Artists come together to spark community "Conversation"

·4 min read

Lillian Michiko Blakey sees a silver lining in just about every cloud.

For her, art is a healing path, and it can also help chart a path forward.

Her art piece, Silver Linings, dominates almost an entire wall, showing black and silver drops raining down on a monochromatic image of a young Japanese girl – her sister.

“Silver Linings is a statement about nuclear war and how it should never happen again,” she says, noting that the piece was, in part, inspired by survivors of the atomic bomb that was dropped on Hiroshima. “Three days later, it rained and it rained black rain on the people again – and this is also about the pandemic and how it has come down on us. The silver in the piece suggests there is a silver lining; as my people got through the worst times in their lives, so we shall survive as well.”

Silver Linings is one of two large works that take pride of place on the second floor at Town Hall as part of The Conversation, a group exhibition and sale hosted by the Aurora Cultural Centre, in conjunction with the Uxbridge Studio Tour.

The collective work, which was installed last Thursday and Friday, is being shown through an online exhibition with plans to open up the doors of the Cultural Centre’s temporary exhibition space at Town Hall to the public as soon as health restrictions allow.

Representing several different media, participating artists joining Ms. Blakey are Lynn Bishop with Tom Loach, Ann Cummings, D. Ahsén:nase Douglas, Jean Eng, Fly Freeman, Dorsey James, Bert Liverance, Lynne McIlvride, Francis Muscat, Christl Niemuller, Mark Puigmarti, Saundra Reiner, Ernestine Tahedl, Gayle Temple, Judith Tinkl and co-curator Carmel Brennan, who came up with the “In Conversation” theme.

“In my experience, I found various forms of art, and some of them are unapproachable, you don’t know what to ask, what to know, and why the artists are doing what they are doing,” says Ms. Brennan. “The whole point of this is The Conversation. I was looking for people who have real substance in their work, who are growing consistently, and these are the people who are in here.

“I sent out questions to each artist [for our catalogue] and each artist had six questions, different ones, asking them about where they got their ideas, how they came about, what makes them think about different forms of art and that is what we started with.”

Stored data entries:
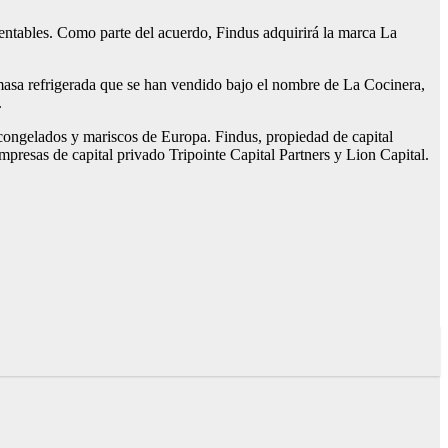
 rentables. Como parte del acuerdo, Findus adquirirá la marca La
e masa refrigerada que se han vendido bajo el nombre de La Cocinera,
.
 congelados y mariscos de Europa. Findus, propiedad de capital
mpresas de capital privado Tripointe Capital Partners y Lion Capital.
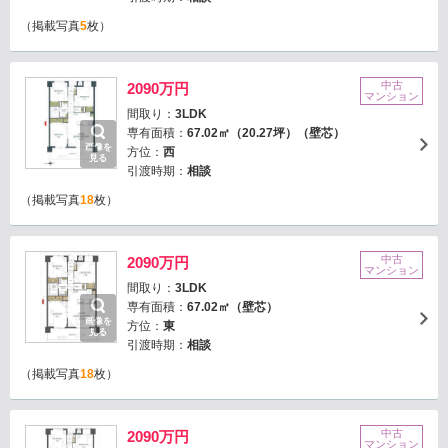
（掲載写真
5
枚）
中古
2090万円
マンション
間取り：
3LDK
専有面積：
67.02㎡（20.27坪）（壁芯）
画像を
方位：
西
見る
引渡時期：
相談
（掲載写真
18
枚）
中古
2090万円
マンション
間取り：
3LDK
専有面積：
67.02㎡（壁芯）
画像を
方位：
東
見る
引渡時期：
相談
（掲載写真
18
枚）
中古
2090万円
マンション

Questions on the material:
(a) In the article about The Conversation exhibition, why does Carmel Brennan say she built the show around conversation? Answer in one to three sentences.
(b) Pick up the article about The Conversation exhibition after its final sentence and keep writing.

Task-by-task results:
(a) Brennan says that, in her experience, some kinds of art feel unapproachable. People don't know what to ask, what to know, or why the artists are doing what they do. Conversation is the whole point of the show.

(b)
Art brought together to spark this conversation includes paintings created in memory of the more than 1,000 Indigenous children whose bodies have been recently discovered in unmarked graves near former sites of residential schools, sculptural pieces, art made from reclaimed materials, a cabinet of curiosities and even a lamp!

In continuing her healing artistic exploration of the Japanese-Canadian experience, particularly during and immediately after the Second World War, Ms. Blakey’s second piece used paint to create more than 22,000 grains of rice to represent the number of Japanese-Canadians who were interred or displaced due to the conflict.

“My father always used to say you shouldn’t waste a grain of rice, so I decided to use the rice image because… you don’t waste a single person, either,” she says. “There’s no record of the number of people who died during the interment. My parents always taught me not to hold any anger [but] I don’t want this to happen to any other Canadian citizen.”

Essential to this is dialogue and that is exactly what the Aurora Cultural Centre hopes to foster through The Conversation, whether virtually in their online gallery and video interviews with participating artists, and, if health restrictions are loosened prior to the exhibition’s close on October 23, in person at the gallery.

“I hope our audience stays and adds to this because it is called The Conversation and a conversation can’t be fulsome without that two-way collaborative point with the audience,” says acting gallery manager Stephanie Nicolo of the Aurora Cultural Centre. “I want the audience to be able to feel they are participating in it. We will have an opportunity [to do so] with our virtual component and all comments will be relayed back to the artist so they can answer back to it.

“There are so many points of conversation starters. This exhibition can really be the start of multiple conversations: from the environment to Indigenous affairs, to residential school, recycling, going through the experience of trauma in the past year of COVID – so many themes that we can participate in. That is what I would hope comes from our audience members.”

To join the conversation about The Conversation, to tour the virtual gallery and enjoy video Art Bytes, visit auroraculturalcentre.ca/event/the-conversation.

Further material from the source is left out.